FWI usually is performed in 2D. Why not 3D?

"Everybody wants to do it," Liner says. "But it's computationally intense."

He says an FWI project in 3D is more costly than a 3D prestack depth migration, an iterative, computationally intense, and therefore expensive technique for creating images of especially difficult, steeply dipping subsurface features such as salt bodies.

A further challenge is not only to perform FWI in 3D but also to model the full elastic-not just acoustic-properties of the seismic wave.

"Theoretically, we know how to do elastic" modeling, Liner says. But the procedure involves the mathematical tracking of both the compressional energy, called P-waves, that dominates seismic work and less-commonly acquired data from transverse energy, or shear (S) waves. Acquisition of S-waves requires special, multicomponent receivers, which in marine surveys must be connected to the seabottom, a requirement that raises costs. And processing S-waves for FWI introduces another full set of calculations and iterations.

"It is a challenging computational thing," Liner says.

For FWI, though, the essential next step is 3D application of the method, for which only a few early examples now are available.

"Until you do 3D," Liner says, "you're just going to be a niche player."

Is moving FWI into 3D applications and, eventually, elastic modeling worth the cost? Liner answers pragmatically. "The question is how much additional benefit you get."

He adds: "We know how to do it now, but it needs to become mainstream." That, he says, will require more computer power and optimization of algorithms employed by the procedure.

Industry and academia

The new SEG president, a graduate of the University of Arkansas with an MSc from the University of Tulsa and a PhD from the Colorado School of Mines, began his professional career in 1989 as a geophysicist with Golden Geophysical, then Western Geophysical and Conoco. In 1990, he joined the faculty of the University of Tulsa, where he remained until joining Saudi Aramco as a research geophysicist in 2005.

He returned to academia in 2008 as a professor at the University of Houston and moved into his current position late in 2012. His research interests include carbonate outcrop and near-surface characterization; advanced seismic interpretation methods; seismic data analysis; and processing, anisotropy, and seismic-wave propagation.

Liner is the author of a book, Elements of 3D Seismology, and was the 1999-2001 editor of Geophysics. Besides SEG, he is a member of the American Association of Petroleum Geologists and American Geophysical Union and is an honorary member of the Geophysical Society and a corresponding member of the European Academy of Sciences.

Lean business

Asked to describe the status of geophysical work in the commercial oil and gas industry, Liner responds, "When you look at the big companies, the majors and second-tier companies, they're all over geophysics."

At present, he adds, geophysical contractors are being squeezed. "It's always been a lean business."

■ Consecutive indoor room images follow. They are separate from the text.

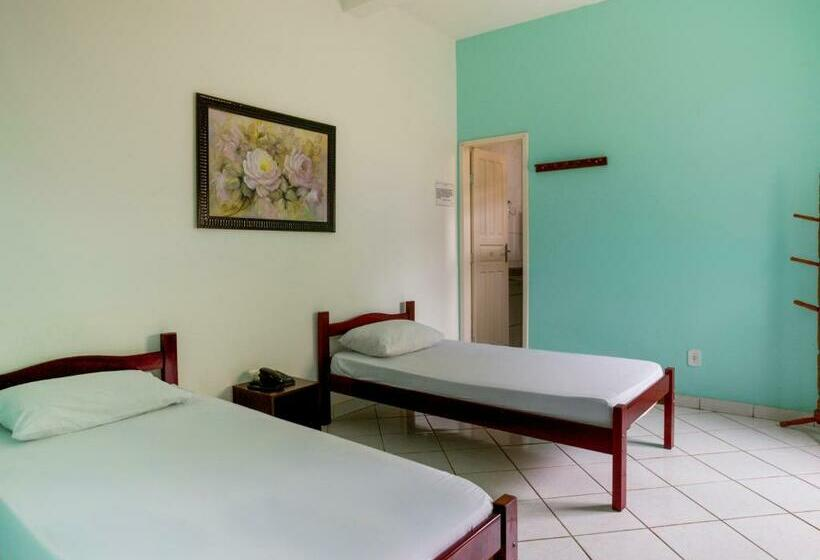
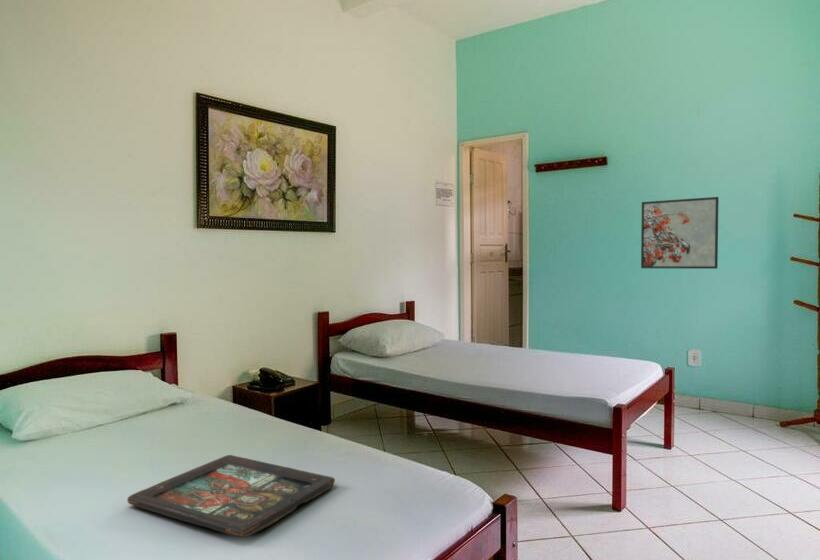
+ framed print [640,196,720,270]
+ decorative tray [126,454,336,538]
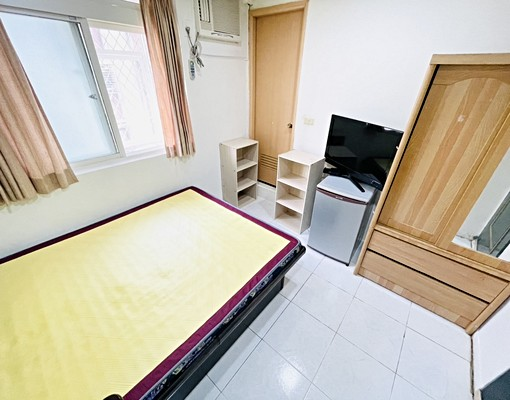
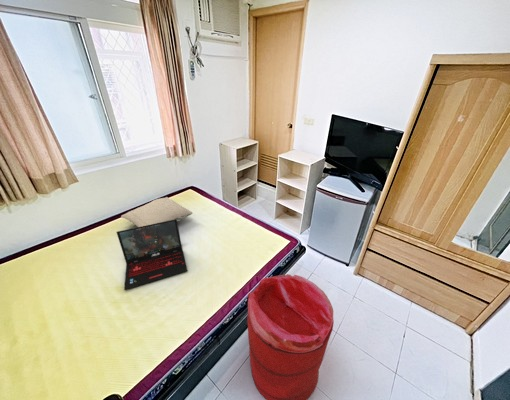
+ laptop [116,219,188,291]
+ pillow [120,196,193,227]
+ laundry hamper [246,273,335,400]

For small independent producers, "there's still room for improvement" in the acceptance and use of seismic methods." Because independent companies dominate unconventional resource plays, Liner adds, potential at times has been overlooked.

In unconventional plays, seismic methods can help identify not only sweet spots and fairways but also costly surprises such as unexpected faults. Unconventional resource development began with "spot drilling" and mainly "an engineering play," Liner says. "That's come around" for most of the industry.

For small companies, however, he adds, "we still need to get the message out there."